SHORT EXERCISE:
Copy out every row below, swapping "bounding box" for "enclosing box" and leaving everything else unchanged. Omit the pictures.

-.-.-

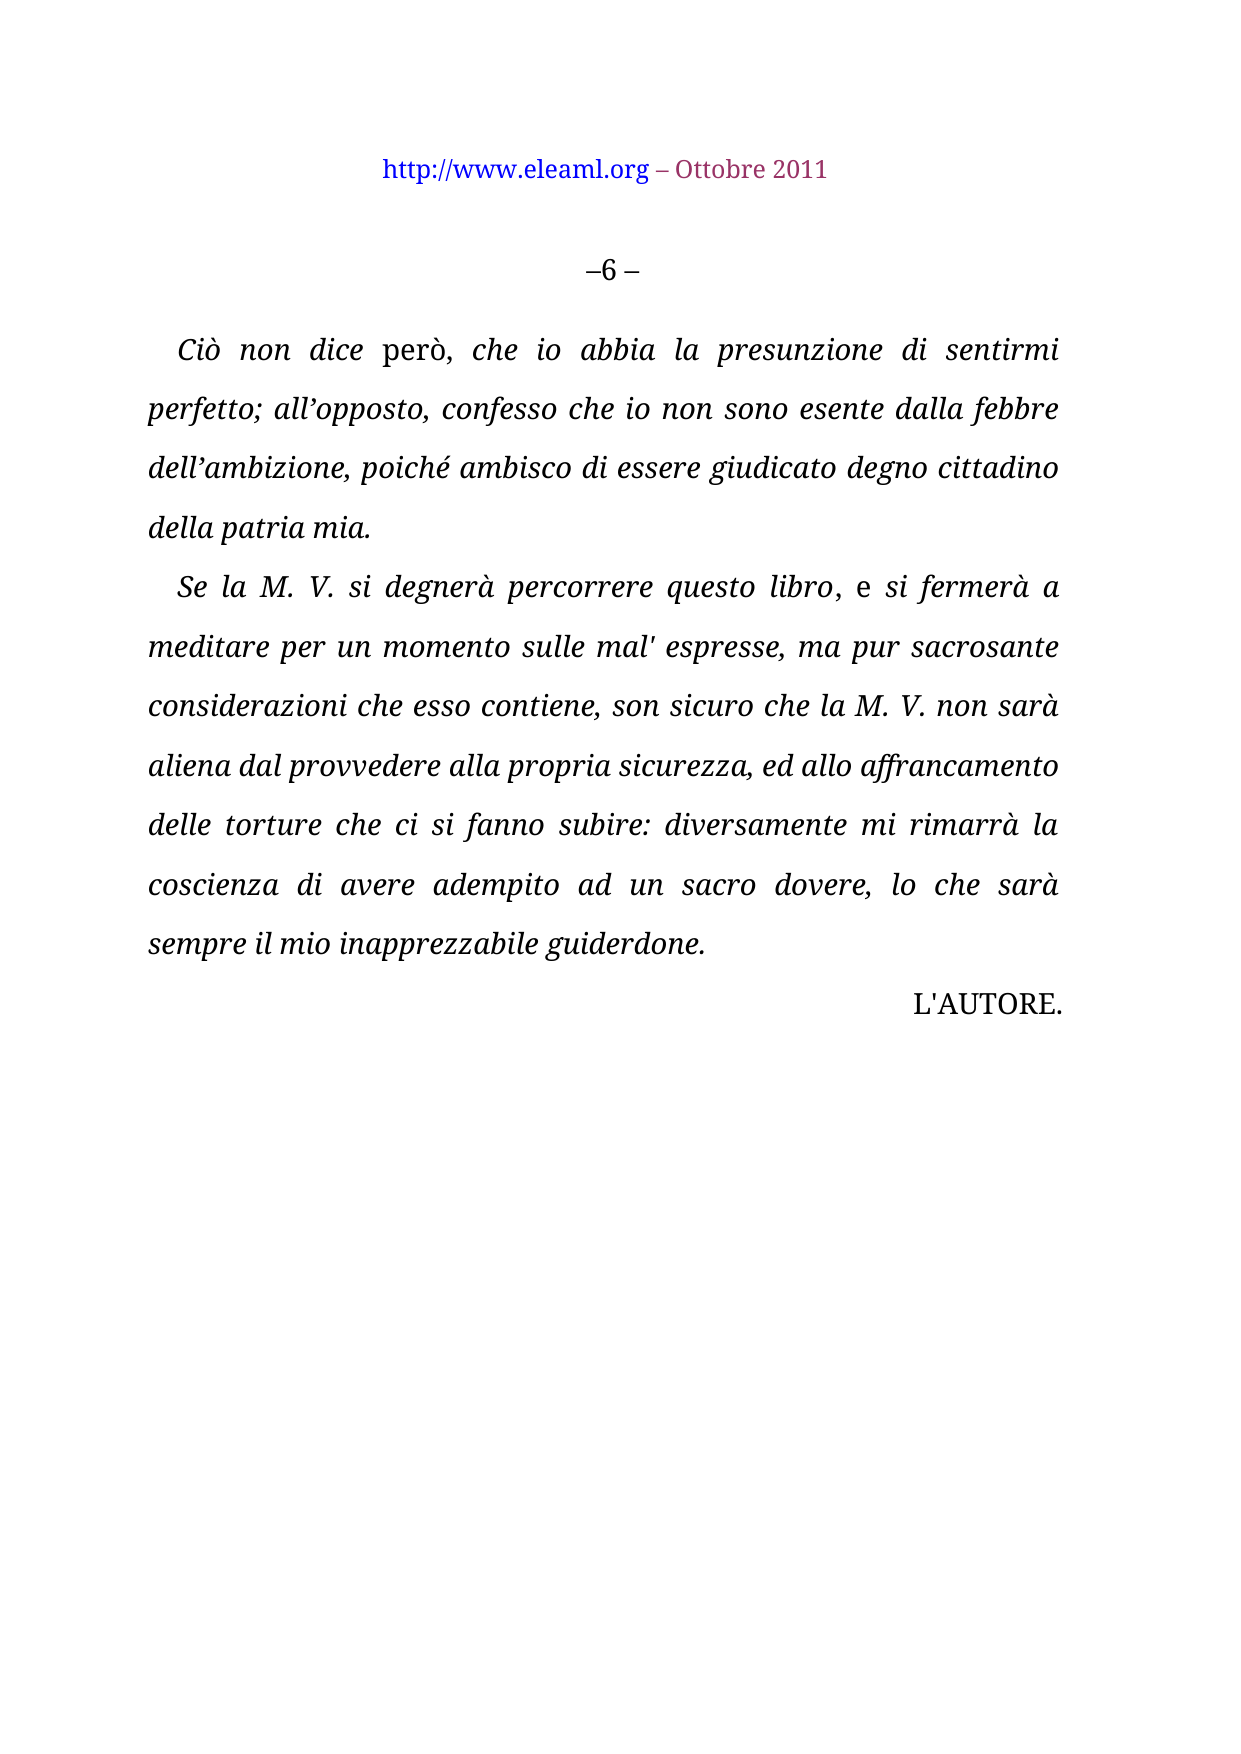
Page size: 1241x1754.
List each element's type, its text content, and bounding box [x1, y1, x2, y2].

text Se la M. V. si degnerà percorrere questo libro, e si fermerà a meditare per un momento sulle mal' espresse, ma pur sacrosante considerazioni che esso contiene, son sicuro che la M. V. non sarà aliena dal provvedere alla propria sicurezza, ed allo affrancamento delle torture che ci si fanno subire: diversamente mi rimarrà la coscienza di avere adempito ad un sacro dovere, lo che sarà sempre il mio inapprezzabile guiderdone. [148, 567, 1063, 963]
text Ciò non dice però, che io abbia la presunzione di sentirmi perfetto; all’opposto, confesso che io non sono esente dalla febbre dell’ambizione, poiché ambisco di essere giudicato degno cittadino della patria mia. [148, 329, 1063, 547]
text –6 – [148, 249, 1063, 289]
text L'AUTORE. [148, 983, 1063, 1023]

-.-.-

PROBLEM SOLUTION:
Page size: 1241x1754.
List each element's type, its text content, and enclosing box [x1, y1, x2, y2].

text Se la M. V. si degnerà percorrere questo libro, e si fermerà a meditare per un momento sulle mal' espresse, ma pur sacrosante considerazioni che esso contiene, son sicuro che la M. V. non sarà aliena dal provvedere alla propria sicurezza, ed allo affrancamento delle torture che ci si fanno subire: diversamente mi rimarrà la coscienza di avere adempito ad un sacro dovere, lo che sarà sempre il mio inapprezzabile guiderdone. [148, 567, 1063, 963]
text Ciò non dice però, che io abbia la presunzione di sentirmi perfetto; all’opposto, confesso che io non sono esente dalla febbre dell’ambizione, poiché ambisco di essere giudicato degno cittadino della patria mia. [148, 329, 1063, 547]
text –6 – [148, 249, 1063, 289]
text L'AUTORE. [148, 983, 1063, 1023]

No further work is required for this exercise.